Hasta ahora, Vizcarra ha intentado enfrentar la intransigencia del Congreso al someter su gobierno a mociones de confianza. Estas funcionan bajo reglas singulares en Perú. Una primera derrota del gobierno en un período presidencial origina la disolución del Gabinete y el nombramiento de uno nuevo por parte del presidente. Eso sucedió en septiembre del 2017, cuando Kuczynski todavía era presidente y Vizcarra era vicepresidente. Una segunda derrota no solo originaría la disolución del Gabinete, sino de las elecciones al Congreso, dejando al presidente en su cargo.
VARIOS FRENTES
En setiembre del 2018, Vizcarra aprovechó la ventaja que esto le otorga. El Congreso dio el voto de confianza a su gobierno y luego promulgó el primer grupo de reformas que presentó. Intentó utilizar la misma táctica en junio, pero con menos resultados. El Congreso respaldó al gobierno pero frenó algunas reformas. De ahí la convocatoria de Vizcarra a otras elecciones generales.
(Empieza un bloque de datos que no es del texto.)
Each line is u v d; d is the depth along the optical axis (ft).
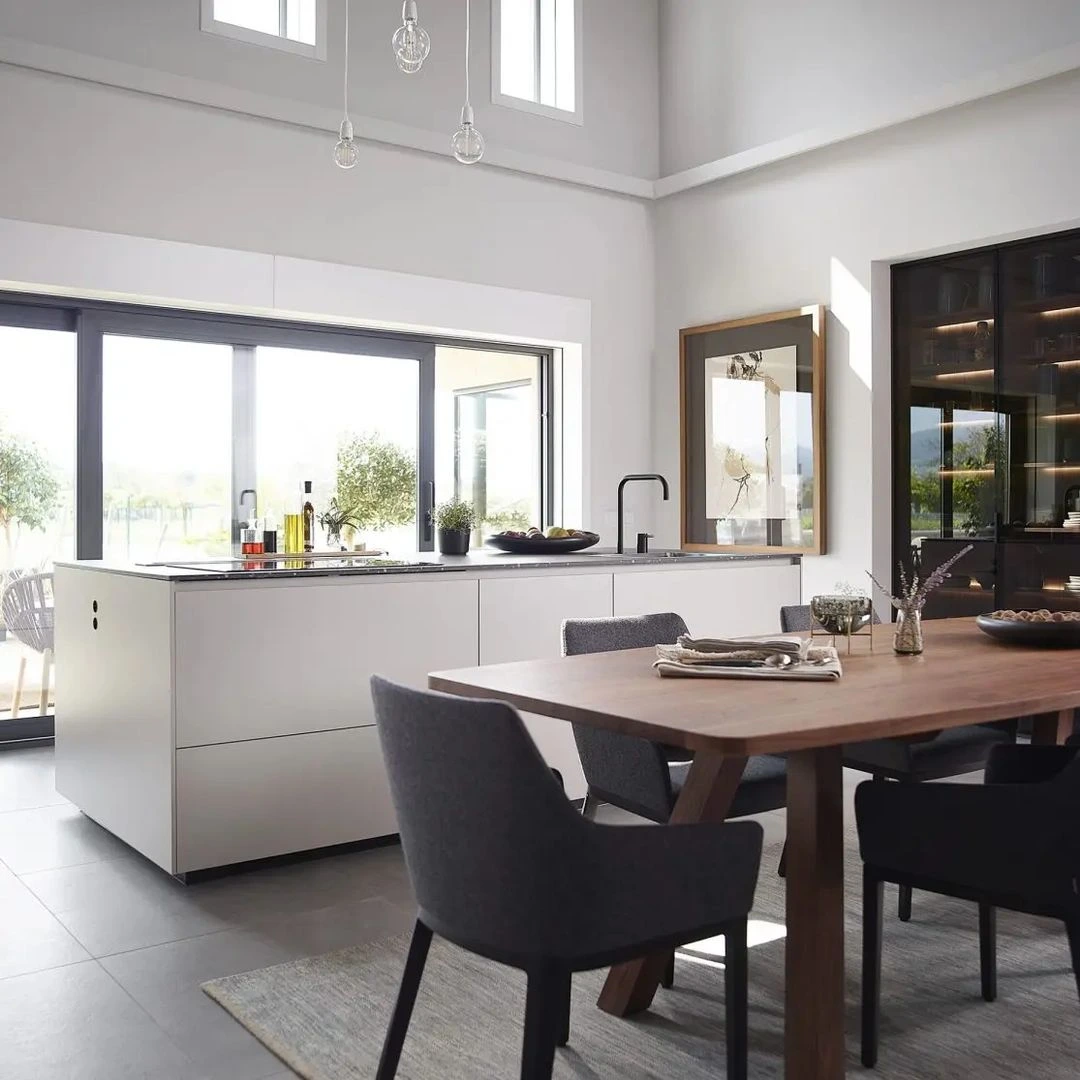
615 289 20.47
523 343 20.01
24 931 9.30
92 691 12.03
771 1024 7.60
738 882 5.84
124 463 16.60
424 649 11.79
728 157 19.20
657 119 21.12
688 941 5.70
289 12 17.25
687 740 5.53
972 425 16.43
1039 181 14.98
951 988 8.11
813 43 18.15
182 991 8.14
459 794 5.44
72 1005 7.91
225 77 16.37
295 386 18.07
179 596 10.23
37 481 16.14
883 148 16.94
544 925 5.30
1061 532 15.37
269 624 10.77
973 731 10.02
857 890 10.12
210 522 17.37
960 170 15.92
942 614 16.97
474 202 18.67
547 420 20.67
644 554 15.03
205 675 10.40
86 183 15.11
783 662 7.50
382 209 17.67
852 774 15.17
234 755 10.58
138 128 15.51
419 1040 7.32
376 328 18.34
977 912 9.75
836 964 6.26
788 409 18.30
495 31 19.06
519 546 14.71
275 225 16.66
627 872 5.43
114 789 11.49
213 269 16.10
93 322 16.14
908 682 7.11
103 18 15.33
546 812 5.21
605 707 6.24
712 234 19.83
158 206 15.67
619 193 20.49
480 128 18.88
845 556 17.62
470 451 19.88
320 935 9.20
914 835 6.61
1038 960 8.63
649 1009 7.83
Es incierto lo que ocurrirá ahora. Los legisladores de la oposición desean deshacerse del presidente sin dejar sus propios cargos. Tamar Arimborgo, una congresista del FP, le llamó “dictador” por promover elecciones anticipadas. Sus adversarios podrían tratar de destituirlo, en cuyo caso, la vicepresidente Mercedes Aráoz tomaría su lugar.
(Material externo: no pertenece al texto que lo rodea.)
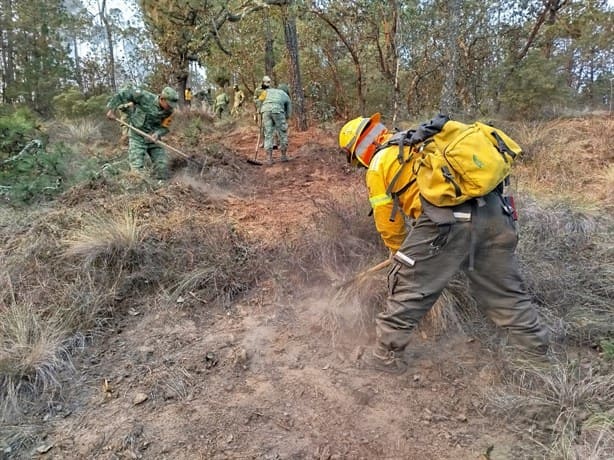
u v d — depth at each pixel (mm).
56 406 2617
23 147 6184
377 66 10984
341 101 12016
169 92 5945
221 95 14570
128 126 5926
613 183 5199
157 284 3664
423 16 8914
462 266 2576
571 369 2637
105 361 2961
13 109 9656
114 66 19156
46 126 9680
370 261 3617
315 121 12016
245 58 13016
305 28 10773
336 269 3617
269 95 7648
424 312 2607
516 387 2561
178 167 6801
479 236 2402
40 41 14836
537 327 2631
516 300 2598
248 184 6500
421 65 9547
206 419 2473
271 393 2637
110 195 4918
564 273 3488
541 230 4035
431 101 9961
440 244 2402
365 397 2578
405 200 2561
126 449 2316
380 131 2756
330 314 3195
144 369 2861
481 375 2678
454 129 2377
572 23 9703
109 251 3775
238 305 3467
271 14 10422
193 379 2764
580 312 3139
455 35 7543
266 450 2271
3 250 3879
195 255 3900
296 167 7355
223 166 6969
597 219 4359
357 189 5039
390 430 2363
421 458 2195
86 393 2703
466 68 9391
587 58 13750
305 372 2791
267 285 3648
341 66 11945
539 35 9703
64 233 4027
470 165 2258
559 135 6953
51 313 3270
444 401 2533
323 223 3975
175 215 4535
No obstante, la Constitución dificulta sacar al presidente mediante un “ataque quirúrgico”. Si Vizcarra renunciara, y provocara que Aráoz hiciera lo mismo, el presidente del Congreso estaría obligado a convocar a elecciones generales. De manera alternativa, Vizcarra podría solicitar una tercera moción de confianza. Esto pondría al Congreso en un dilema. Un respaldo al gobierno allanaría el camino para las elecciones anticipadas que desea Vizcarra. Si se rechaza la moción de confianza, esto le permitiría convocar a nuevas elecciones legislativas. En cualquiera de estos casos, quedarían fuera los 130 legisladores.
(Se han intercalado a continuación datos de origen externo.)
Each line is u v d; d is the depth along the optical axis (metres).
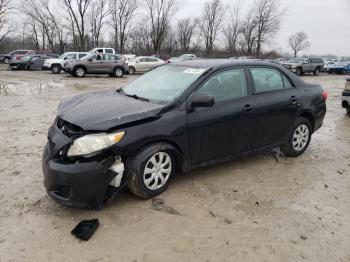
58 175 3.18
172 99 3.91
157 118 3.63
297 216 3.54
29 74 25.05
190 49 70.31
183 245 3.00
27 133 6.45
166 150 3.76
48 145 3.54
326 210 3.69
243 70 4.55
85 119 3.42
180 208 3.61
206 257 2.86
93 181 3.20
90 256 2.83
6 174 4.37
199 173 4.54
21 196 3.78
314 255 2.93
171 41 68.31
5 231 3.12
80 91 13.98
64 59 26.75
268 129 4.76
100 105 3.84
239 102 4.34
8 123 7.29
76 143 3.22
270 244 3.05
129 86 4.80
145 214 3.47
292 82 5.17
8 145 5.62
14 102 10.40
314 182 4.41
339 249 3.02
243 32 69.38
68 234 3.11
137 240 3.05
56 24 62.81
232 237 3.14
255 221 3.41
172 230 3.22
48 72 27.69
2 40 64.31
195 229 3.24
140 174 3.57
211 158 4.23
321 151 5.79
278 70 5.03
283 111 4.87
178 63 4.80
De una u otra forma, es muy probable que Vizcarra y el actual Congreso salgan el próximo año. Los ministros del gobierno sostienen que el país no puede costear otros dos años de estancamiento. La economía está a la deriva. Según el Banco Central, el producto interno bruto creció solo 1,5% en los primeros cinco meses del 2019, en comparación con el 4,9% del mismo período el año pasado. Vizcarra tiene razón al decir que Perú necesita un gobierno funcional.
DESCRÉDITO POLÍTICO
Sin embargo, no se sabe si otras elecciones lo conseguirán. Están registrados más de 20 partidos políticos para proponer candidatos a la presidencia y al Congreso. Muchos han sido manchados por el escándalo de Odebrecht. El FP y el APRA, otro importante partido de oposición, no tienen candidatos fiables para la presidencia. La fundadora y dirigente del FP, Keiko Fujimori, ha estado detenida desde octubre en espera de juicio por aceptar aportaciones ilegales de Odebrecht en el 2011, cuando realizó la primera de dos campañas a la presidencia en las que perdió. El dirigente de toda la vida del APRA, el ex presidente Alan García, se suicidó en abril cuando era inminente su arresto por haber recibido sobornos de la empresa brasileña.
Vizcarra no tiene partido ni heredero político. Cuando la encuestadora Ipsos les preguntó recientemente a los peruanos su opinión sobre dieciséis políticos, solo uno obtuvo un índice de aprobación mayor al 10%. Ese fue George Forsyth, un ex portero de fútbol que desde enero ha sido alcalde de La Victoria, un distrito de Lima, la capital de Perú. Una tercera parte de los peruanos no apoya a ningún político. Las elecciones que propone Vizcarra, si llegaran a celebrarse, serían un salto a lo desconocido.
Él sabe que la salida del atolladero de Perú es que haya mejores partidos políticos y mejores dirigentes. Por desgracia, esto está siendo obstaculizado precisamente por el sistema que desea cambiar.